═══ Vorgegebener Text ═══

Mathematische Spieltheorie, ethisches Handeln und Gesellschaft

Die mathematische Spieltheorie beschäftigt sich mit den sich gegenseitig beeinflussenden Entscheidungen mehrerer (rational handelnder) Spieler und deren mathematischen Beschreibung. Sie steht in Abgrenzung zu den Spieltheorien von z.B. Kulturanthropologen, Pädagogen, Psychologen etc. zu Strukturen und Funktionen des Spiels.

Grundsätzlich haben „Spiele“ der mathematischen Spieltheorie stets folgende Eigenschaften: Es gibt mehrere Spieler; es gibt Regeln, die die Interaktionsmöglichkeiten und den Umgang mit Informationen (wer weiß wann was?) festlegen; die Spielerentscheidungen haben Konsequenzen, die die eigenen und die Entscheidungen der Mitspieler beeinflussen; und es gibt eine Belohnung oder Auszahlung (oder Strafe) abhängig von bestimmten Bedingungen.

═══ Datensätze ═══

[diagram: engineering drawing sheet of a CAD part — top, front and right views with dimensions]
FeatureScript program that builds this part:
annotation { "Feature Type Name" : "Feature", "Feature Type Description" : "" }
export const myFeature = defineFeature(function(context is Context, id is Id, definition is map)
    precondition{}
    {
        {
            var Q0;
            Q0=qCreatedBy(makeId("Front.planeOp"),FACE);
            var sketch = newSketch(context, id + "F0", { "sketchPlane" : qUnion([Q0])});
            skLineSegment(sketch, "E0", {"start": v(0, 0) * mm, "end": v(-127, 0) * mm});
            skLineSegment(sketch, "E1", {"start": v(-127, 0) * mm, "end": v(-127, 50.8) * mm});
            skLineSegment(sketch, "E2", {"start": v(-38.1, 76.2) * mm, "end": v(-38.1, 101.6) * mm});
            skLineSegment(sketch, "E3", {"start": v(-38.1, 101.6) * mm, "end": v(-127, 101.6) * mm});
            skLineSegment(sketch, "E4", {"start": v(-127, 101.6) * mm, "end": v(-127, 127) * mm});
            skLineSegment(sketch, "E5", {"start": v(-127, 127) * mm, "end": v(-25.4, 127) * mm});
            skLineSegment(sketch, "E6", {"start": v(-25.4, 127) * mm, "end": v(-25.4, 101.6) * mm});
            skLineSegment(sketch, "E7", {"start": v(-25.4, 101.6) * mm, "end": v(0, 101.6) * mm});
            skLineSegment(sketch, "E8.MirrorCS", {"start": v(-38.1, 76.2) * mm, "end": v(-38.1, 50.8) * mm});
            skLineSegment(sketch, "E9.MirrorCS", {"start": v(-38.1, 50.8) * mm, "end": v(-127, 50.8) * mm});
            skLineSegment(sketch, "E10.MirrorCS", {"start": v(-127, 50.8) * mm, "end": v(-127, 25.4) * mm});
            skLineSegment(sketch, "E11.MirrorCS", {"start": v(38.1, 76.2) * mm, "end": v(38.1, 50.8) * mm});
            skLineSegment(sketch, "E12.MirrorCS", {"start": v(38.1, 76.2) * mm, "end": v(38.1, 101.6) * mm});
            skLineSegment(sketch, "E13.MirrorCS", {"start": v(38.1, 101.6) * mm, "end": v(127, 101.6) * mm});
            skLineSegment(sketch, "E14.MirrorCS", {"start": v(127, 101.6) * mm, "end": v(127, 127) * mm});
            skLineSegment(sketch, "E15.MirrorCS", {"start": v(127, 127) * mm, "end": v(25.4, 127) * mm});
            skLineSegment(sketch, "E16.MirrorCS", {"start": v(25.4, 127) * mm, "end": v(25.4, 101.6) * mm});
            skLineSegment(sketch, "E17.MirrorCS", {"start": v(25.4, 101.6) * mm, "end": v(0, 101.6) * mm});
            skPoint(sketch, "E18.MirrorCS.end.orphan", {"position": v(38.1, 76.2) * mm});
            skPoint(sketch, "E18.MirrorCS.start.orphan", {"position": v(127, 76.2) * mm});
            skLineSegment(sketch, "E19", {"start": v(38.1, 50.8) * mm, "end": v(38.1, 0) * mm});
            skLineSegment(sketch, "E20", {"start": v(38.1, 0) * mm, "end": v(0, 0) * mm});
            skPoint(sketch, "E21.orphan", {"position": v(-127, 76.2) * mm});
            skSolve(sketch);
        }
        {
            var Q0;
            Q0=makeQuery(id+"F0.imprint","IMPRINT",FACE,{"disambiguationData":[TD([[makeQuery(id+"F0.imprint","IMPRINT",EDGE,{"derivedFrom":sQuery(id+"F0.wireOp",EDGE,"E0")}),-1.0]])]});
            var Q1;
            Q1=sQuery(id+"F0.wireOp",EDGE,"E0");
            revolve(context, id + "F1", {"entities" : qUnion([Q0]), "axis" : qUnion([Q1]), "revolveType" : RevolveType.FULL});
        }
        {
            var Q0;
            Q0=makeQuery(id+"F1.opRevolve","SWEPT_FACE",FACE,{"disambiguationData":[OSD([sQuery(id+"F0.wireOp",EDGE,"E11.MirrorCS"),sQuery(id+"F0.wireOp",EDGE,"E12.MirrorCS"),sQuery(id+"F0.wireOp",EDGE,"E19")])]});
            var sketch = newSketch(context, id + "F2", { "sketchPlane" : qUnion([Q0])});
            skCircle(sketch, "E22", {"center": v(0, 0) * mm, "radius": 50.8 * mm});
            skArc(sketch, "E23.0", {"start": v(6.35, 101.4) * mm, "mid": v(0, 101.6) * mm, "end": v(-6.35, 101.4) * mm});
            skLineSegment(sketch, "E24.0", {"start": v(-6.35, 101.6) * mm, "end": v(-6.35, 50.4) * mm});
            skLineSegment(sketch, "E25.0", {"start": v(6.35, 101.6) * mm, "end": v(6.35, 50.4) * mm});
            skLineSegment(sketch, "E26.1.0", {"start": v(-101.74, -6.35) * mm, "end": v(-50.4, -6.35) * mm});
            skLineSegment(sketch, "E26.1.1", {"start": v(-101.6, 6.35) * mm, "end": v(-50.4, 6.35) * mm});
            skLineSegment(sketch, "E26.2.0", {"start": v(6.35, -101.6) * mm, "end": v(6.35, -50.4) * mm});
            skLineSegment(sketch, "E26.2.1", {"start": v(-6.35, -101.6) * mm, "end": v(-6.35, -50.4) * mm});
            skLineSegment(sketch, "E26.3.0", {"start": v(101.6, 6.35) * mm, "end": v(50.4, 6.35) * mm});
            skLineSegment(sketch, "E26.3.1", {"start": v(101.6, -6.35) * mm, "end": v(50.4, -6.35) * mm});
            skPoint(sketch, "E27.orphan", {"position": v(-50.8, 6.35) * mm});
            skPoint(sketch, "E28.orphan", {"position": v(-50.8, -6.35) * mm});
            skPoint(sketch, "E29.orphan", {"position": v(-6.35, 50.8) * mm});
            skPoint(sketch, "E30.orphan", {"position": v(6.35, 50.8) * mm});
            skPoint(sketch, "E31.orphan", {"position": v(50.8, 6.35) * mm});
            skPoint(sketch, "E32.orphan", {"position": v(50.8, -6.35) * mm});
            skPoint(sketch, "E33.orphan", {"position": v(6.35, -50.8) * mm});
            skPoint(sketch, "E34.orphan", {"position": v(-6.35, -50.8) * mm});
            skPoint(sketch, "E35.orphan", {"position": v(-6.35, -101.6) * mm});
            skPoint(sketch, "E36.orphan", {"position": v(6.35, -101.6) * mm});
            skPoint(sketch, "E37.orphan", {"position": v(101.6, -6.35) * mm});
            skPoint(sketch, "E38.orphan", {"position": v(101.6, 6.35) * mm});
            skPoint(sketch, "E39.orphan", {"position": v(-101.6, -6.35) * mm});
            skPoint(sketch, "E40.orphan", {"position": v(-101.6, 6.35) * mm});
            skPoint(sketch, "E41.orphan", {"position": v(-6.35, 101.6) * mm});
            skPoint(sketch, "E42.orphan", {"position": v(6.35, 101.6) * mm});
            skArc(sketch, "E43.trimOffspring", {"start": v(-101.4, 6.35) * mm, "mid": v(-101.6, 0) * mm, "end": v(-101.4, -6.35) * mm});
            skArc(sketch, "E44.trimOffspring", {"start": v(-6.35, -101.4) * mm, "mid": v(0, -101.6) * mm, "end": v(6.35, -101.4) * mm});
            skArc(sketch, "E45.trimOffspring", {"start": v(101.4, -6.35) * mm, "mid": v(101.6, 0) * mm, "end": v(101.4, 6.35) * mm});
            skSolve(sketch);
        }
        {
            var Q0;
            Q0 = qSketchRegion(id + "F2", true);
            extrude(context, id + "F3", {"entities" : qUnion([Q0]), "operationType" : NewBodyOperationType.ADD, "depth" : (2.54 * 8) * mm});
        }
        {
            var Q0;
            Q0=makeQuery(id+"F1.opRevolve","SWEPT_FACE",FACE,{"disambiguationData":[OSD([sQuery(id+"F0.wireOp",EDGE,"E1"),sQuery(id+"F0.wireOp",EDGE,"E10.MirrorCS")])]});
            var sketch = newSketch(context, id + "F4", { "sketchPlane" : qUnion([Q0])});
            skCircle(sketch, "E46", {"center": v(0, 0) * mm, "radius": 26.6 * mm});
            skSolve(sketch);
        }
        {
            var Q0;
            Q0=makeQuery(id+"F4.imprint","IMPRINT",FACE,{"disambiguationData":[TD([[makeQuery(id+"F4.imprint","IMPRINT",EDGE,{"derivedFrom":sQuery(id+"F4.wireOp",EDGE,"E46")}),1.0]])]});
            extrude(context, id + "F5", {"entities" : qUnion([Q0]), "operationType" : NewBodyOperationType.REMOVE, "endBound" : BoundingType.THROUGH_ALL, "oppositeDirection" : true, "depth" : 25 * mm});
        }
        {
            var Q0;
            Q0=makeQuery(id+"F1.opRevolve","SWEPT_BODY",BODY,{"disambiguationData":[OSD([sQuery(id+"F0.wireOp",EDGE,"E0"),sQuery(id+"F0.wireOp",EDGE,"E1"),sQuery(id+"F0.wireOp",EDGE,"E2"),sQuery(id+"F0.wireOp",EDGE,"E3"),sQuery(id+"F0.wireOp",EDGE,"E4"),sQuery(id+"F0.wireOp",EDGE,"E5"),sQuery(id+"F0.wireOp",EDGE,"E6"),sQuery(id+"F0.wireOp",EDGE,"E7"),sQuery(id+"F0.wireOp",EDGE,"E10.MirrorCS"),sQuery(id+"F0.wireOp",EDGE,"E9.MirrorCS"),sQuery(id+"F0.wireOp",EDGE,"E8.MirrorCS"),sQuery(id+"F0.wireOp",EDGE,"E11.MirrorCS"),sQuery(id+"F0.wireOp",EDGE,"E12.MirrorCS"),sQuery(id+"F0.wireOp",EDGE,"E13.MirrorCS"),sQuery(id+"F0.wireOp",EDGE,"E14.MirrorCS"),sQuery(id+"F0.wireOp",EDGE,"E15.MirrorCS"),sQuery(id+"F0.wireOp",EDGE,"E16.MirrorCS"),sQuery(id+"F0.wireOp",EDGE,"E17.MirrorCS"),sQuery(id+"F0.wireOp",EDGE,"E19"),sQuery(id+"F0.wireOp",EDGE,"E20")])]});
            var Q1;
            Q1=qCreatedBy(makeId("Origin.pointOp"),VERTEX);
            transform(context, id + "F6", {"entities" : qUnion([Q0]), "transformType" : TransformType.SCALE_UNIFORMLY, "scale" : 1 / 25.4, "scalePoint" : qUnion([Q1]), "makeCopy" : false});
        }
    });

═══

_Zu lösende Aufgaben_
**A.** Gib bitte aus dem Text zur Spieltheorie alles von „Mathematische Spieltheorie, ethisches“ bis hinunter zu „von bestimmten Bedingungen.“ unverändert zurück.
**B.** Prüfe, ob die folgenden Aussagen mit dem Text zur Spieltheorie übereinstimmen, und antworte jeweils mit Ja oder Nein samt den entscheidenden Textworten als wörtlichem Zitat:
(i) Die mathematische Spieltheorie befasst sich mit den Entscheidungen eines einzelnen Spielers.
(ii) Zu den Eigenschaften der Spiele gehören Regeln über den Umgang mit Informationen.
(iii) Die mathematische Spieltheorie ist mit den Spieltheorien von Pädagogen gleichzusetzen.
**C.** Schreibe den Text zur mathematischen Spieltheorie im Anschluss an seinen letzten Satz weiter.

_Lösungen der Reihe nach_
**A.**
Mathematische Spieltheorie, ethisches Handeln und Gesellschaft

Die mathematische Spieltheorie beschäftigt sich mit den sich gegenseitig beeinflussenden Entscheidungen mehrerer (rational handelnder) Spieler und deren mathematischen Beschreibung. Sie steht in Abgrenzung zu den Spieltheorien von z.B. Kulturanthropologen, Pädagogen, Psychologen etc. zu Strukturen und Funktionen des Spiels.

Grundsätzlich haben „Spiele“ der mathematischen Spieltheorie stets folgende Eigenschaften: Es gibt mehrere Spieler; es gibt Regeln, die die Interaktionsmöglichkeiten und den Umgang mit Informationen (wer weiß wann was?) festlegen; die Spielerentscheidungen haben Konsequenzen, die die eigenen und die Entscheidungen der Mitspieler beeinflussen; und es gibt eine Belohnung oder Auszahlung (oder Strafe) abhängig von bestimmten Bedingungen.

**B.**
(i) Nein: „den sich gegenseitig beeinflussenden Entscheidungen mehrerer (rational handelnder) Spieler“
(ii) Ja: „es gibt Regeln, die die Interaktionsmöglichkeiten und den Umgang mit Informationen (wer weiß wann was?) festlegen“
(iii) Nein: „Sie steht in Abgrenzung zu den Spieltheorien von z.B. Kulturanthropologen, Pädagogen, Psychologen etc.“

**C.**
Die vier Eigenschaften von GT-Spielen. Aus: „Hogwarts Professor. Game Theory: A key to young adult’s fiction?“. Noch aufzuführen wäre unter Regeln der Umgang mit Information (PAPI: Players, Actions, Payoffs, Information)

Das Gefangenendilemma, ein Nicht-Nullsummenspiel, ist das bekannteste „Spiel“ der mathematischen Spieltheorie. In seiner Grundform als einmaliges Single-Shot-Spiel mit anonymen Gegenspieler ist die einzige rationale Strategie, den Gegner herein zu legen, d.h. die Entscheidung ist ausschließlich eine ethische. In diesem Zusammenhang sei einmal mehr auf Heinz von Foersters Betrachtung prinzipiell entscheidbarer und prinzipiell unentscheidbarer Fragen hingewiesen: Rationalität bzw. „rationales Handeln“ ist eine Entscheidungsfindungsstrategie unter vielen, die gewählt, modifiziert oder auch abgelehnt werden kann.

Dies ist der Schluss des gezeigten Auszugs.